2 Stocks to Buy and Hold for the Next Decade

Investing done well can be boring, and that’s how it needs to be. Legendary investors have emphasized the importance of long-term investing. Renowned economist Paul Samuelson famously explained, “Investing should be more like watching paint dry or watching grass grow. If you want excitement, take $800 and go to Las Vegas.”

It is almost impossible to time the market, and very few people have been successful in doing so. That’s why it’s so much more important to bet on companies that have strong fundamentals rather than stocks. You need to have a long-term view to benefit from the power of compounding that results in exponential returns.

Let’s look at two tech giants that have outperformed the market in the last decade — and should continue to do so in the upcoming one as well.

Microsoft is a tech behemoth

Microsoft (NASDAQ:MSFT) is currently just one of two publicly traded stocks to be valued at over a trillion dollars in terms of market cap. The other is Apple. Microsoft stock has been a tremendous wealth creator for investors for several decades.

As seen in the chart below, if you had invested $10,000 in Microsoft a decade ago (and near the end of the Great Recession), that investment would be worth a staggering $50,060 today. But what has driven the company’s stock price higher?

In fiscal 2019 (which ended in June), Microsoft experienced strong revenue growth across business segments. Its personal computing business saw revenue growth of 8.1%, while productivity and business processes segment revenue was up 14.8%. The fastest-growing segment for Microsoft was Intelligent Cloud, which experienced growth of 21%.

In the September quarter, Microsoft managed to grow total sales by 14% year over year to $33.1 billion, while operating income and net income were up 27% and 21%, respectively, year over year.

Revenue was driven by strong growth in the commercial cloud vertical, which continues to scale.

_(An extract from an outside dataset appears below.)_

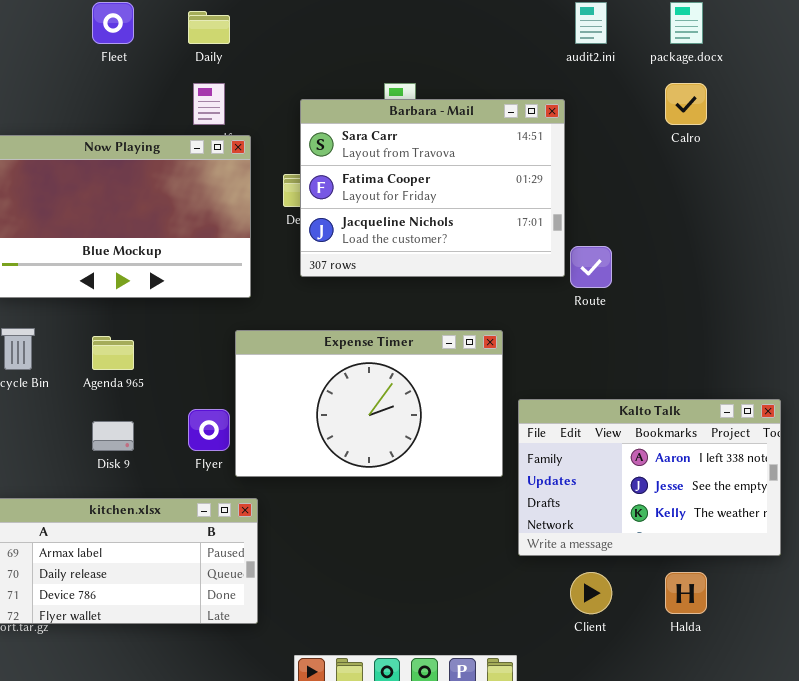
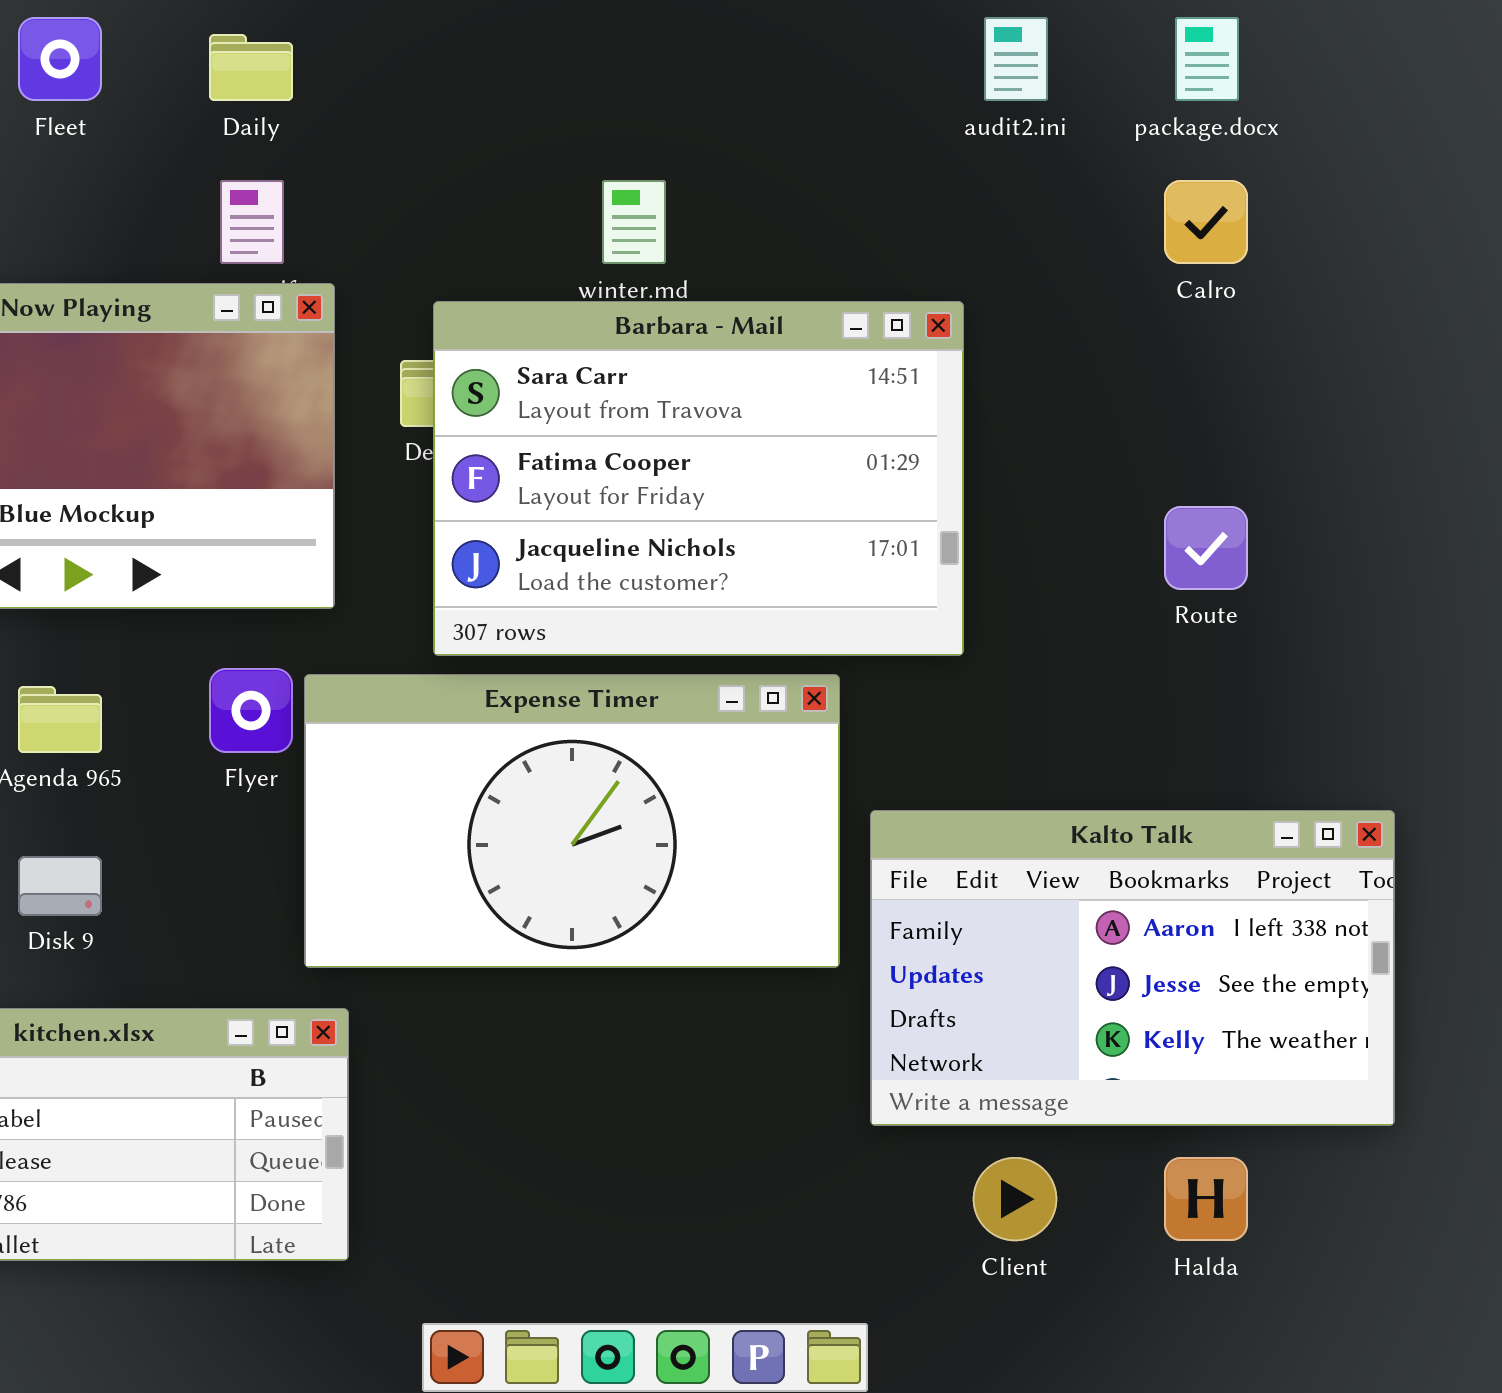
Barbara - Mail: [300,99,565,277] -> [433,301,964,656], moved
Route: [570,246,612,288] -> [1164,506,1248,590], moved
Flyer: [188,409,230,451] -> [209,668,293,753], moved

It won a cloud contract for the Pentagon’s Joint Enterprise Defense Infrastructure (JEDI) deal that left Amazon fuming. The contract is valued at $10 billion over a period of 10 years.

Microsoft is quickly gaining market share in the public cloud segment and is growing at a higher rate than the overall market. There is a tremendous opportunity for Microsoft to replace legacy systems within several federal government departments over the next few years.

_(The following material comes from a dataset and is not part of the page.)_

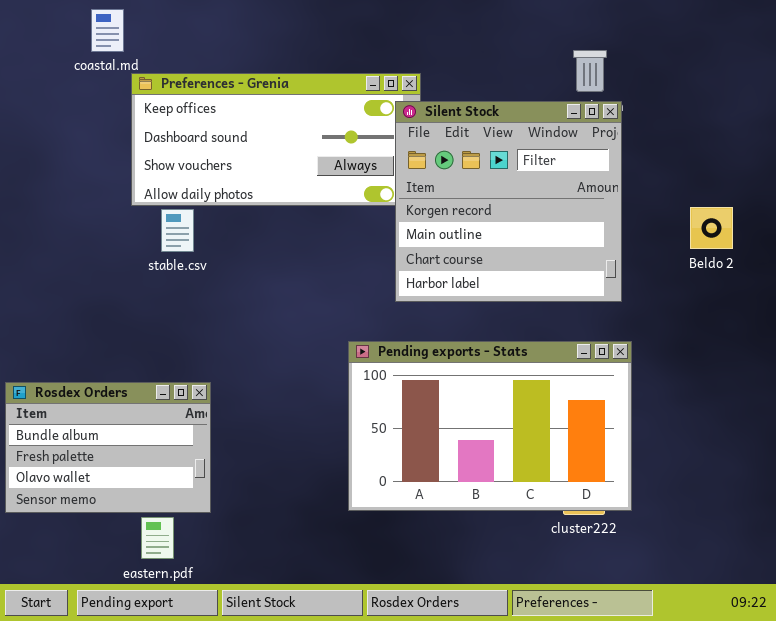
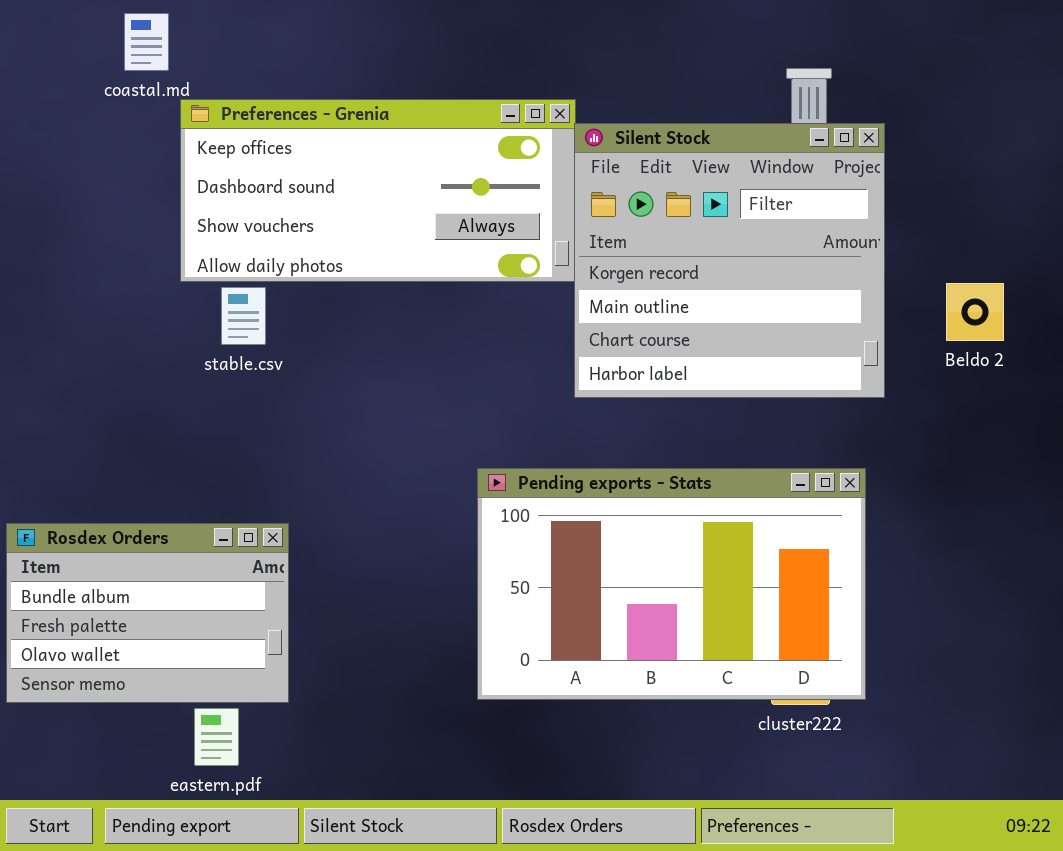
Silent Stock: [395,101,622,302] -> [574,123,885,398], moved

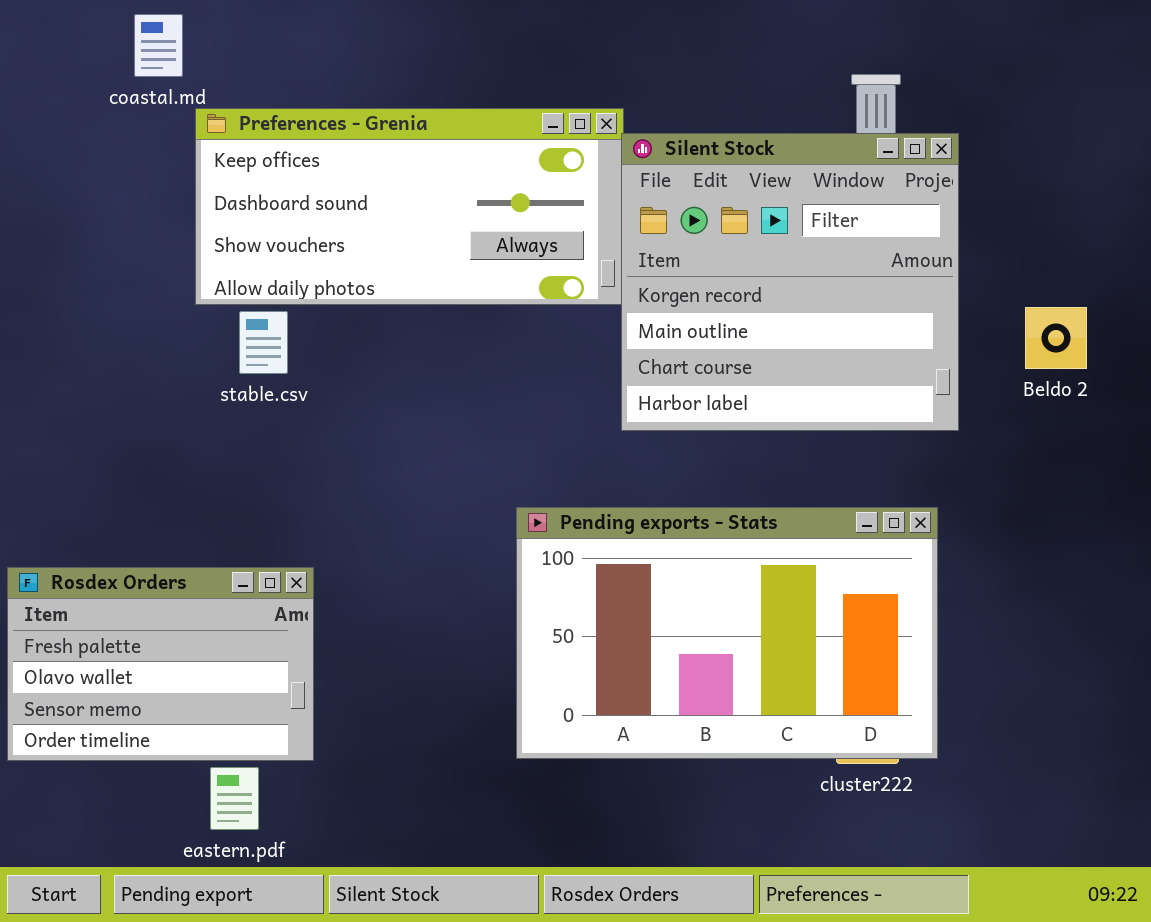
Rosdex Orders: [6,523,289,703] -> [7,567,314,761], scrolled down 1 row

The company has also identified secular long-term growth opportunities across application infrastructure, data, artificial intelligence, security and compliance, business process, and collaboration verticals.

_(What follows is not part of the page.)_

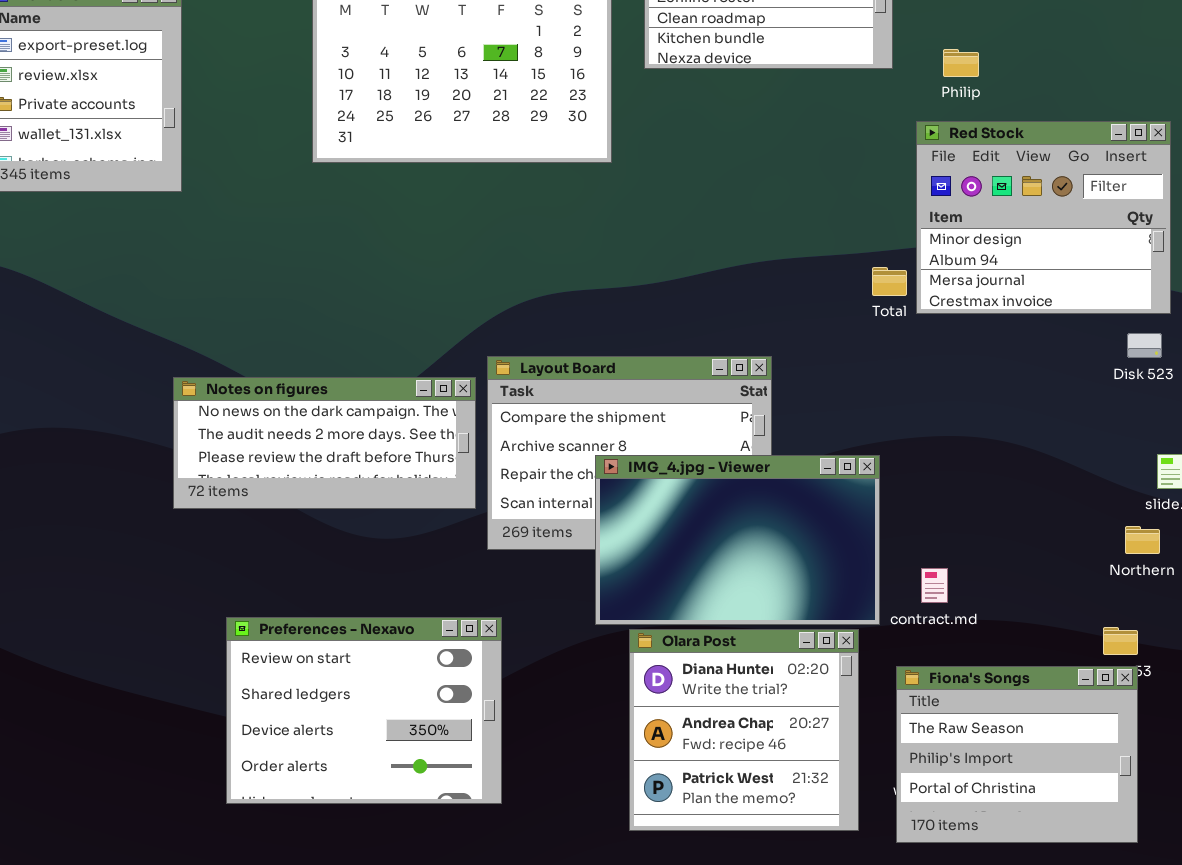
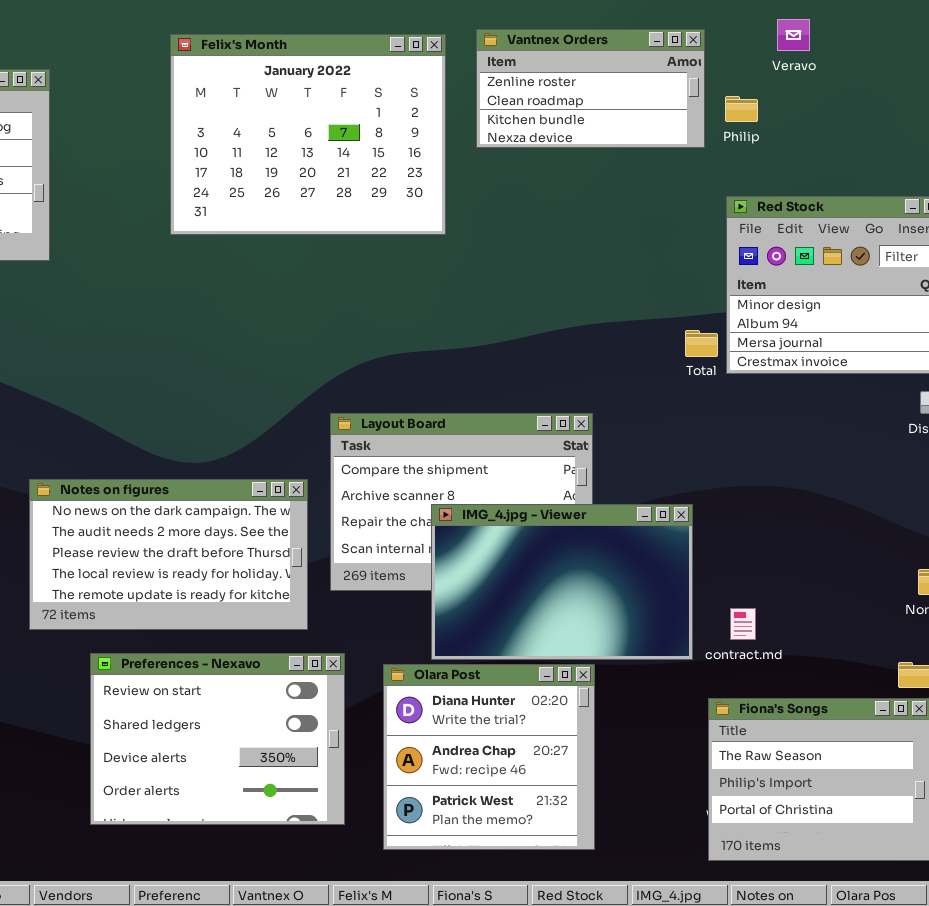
Philip: [943,49,979,77] -> [725,96,758,122], moved
Notes on figures: [173,377,476,509] -> [29,479,308,630], moved, resized
Olara Post: [629,629,859,831] -> [383,664,595,850], moved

Microsoft’s Azure AI now has over 20,000 customers, and over 85% of Fortune 100 companies have used this solution in the last 12 months. Microsoft is a trillion-dollar company that is still growing revenue and bottom-line profit at a robust pace, making it an attractive pick for growth investors.

2. Adobe has managed to crush market returns

Adobe (NASDAQ:ADBE) is another large-cap tech stock that has considerably outperformed the broader markets. If you had invested $10,000 in Adobe in December 2009, it would now be valued at roughly $83,840.

Adobe is focused on the digital transformation of companies, which provides it with enough growth opportunities over the next decade. Adobe believes mobile devices and tablets need to be used for creation, not just for consumption. Adobe Lightroom is an end-to-end system for photo editing, and this vertical saw mobile monthly active users grow by 130% year over year in the most recent quarter. 

The company also launched Adobe Fresco, which is a drawing and painting application and is currently available on the Apple iPad, to start. Adobe believes Fresco will be as disruptive as Photoshop in the coming years.

Adobe is now looking to accelerate the transformation of paper to digital processes with the Document Cloud. This product reinvents how customers scan, edit, sign, and share digital documents. The annual recurring revenue for the Document Cloud stands at $993 million, and major customers include Deutsche Bank, Dell, and Saudi Aramco.

Adobe Scan is one of the top document-scanning applications on Alphabet‘s Android and Apple’s iOS. It has around 35 million installs, and downloads rose 30% year over year in the August quarter. Adobe Sign is the company’s cloud-based electronic signature solution and continues to gain significant traction among enterprises.

Both are trading at as premium

Investing in tech is risky because of the disruptive nature of the businesses. But both Microsoft and Adobe have enough growth drivers that will push revenue higher over the long term. They have several subscription-based products that will help prevent cyclicality in a downturn. 

Due to their market-crushing returns, the two stocks are trading at a premium valuation. The fears of an upcoming recession and a slowdown in enterprise tech spending will drive these stocks lower, resulting in a sell-off.

But that also presents an opportunity for long-term investors to add to their existing positions and average out their losses.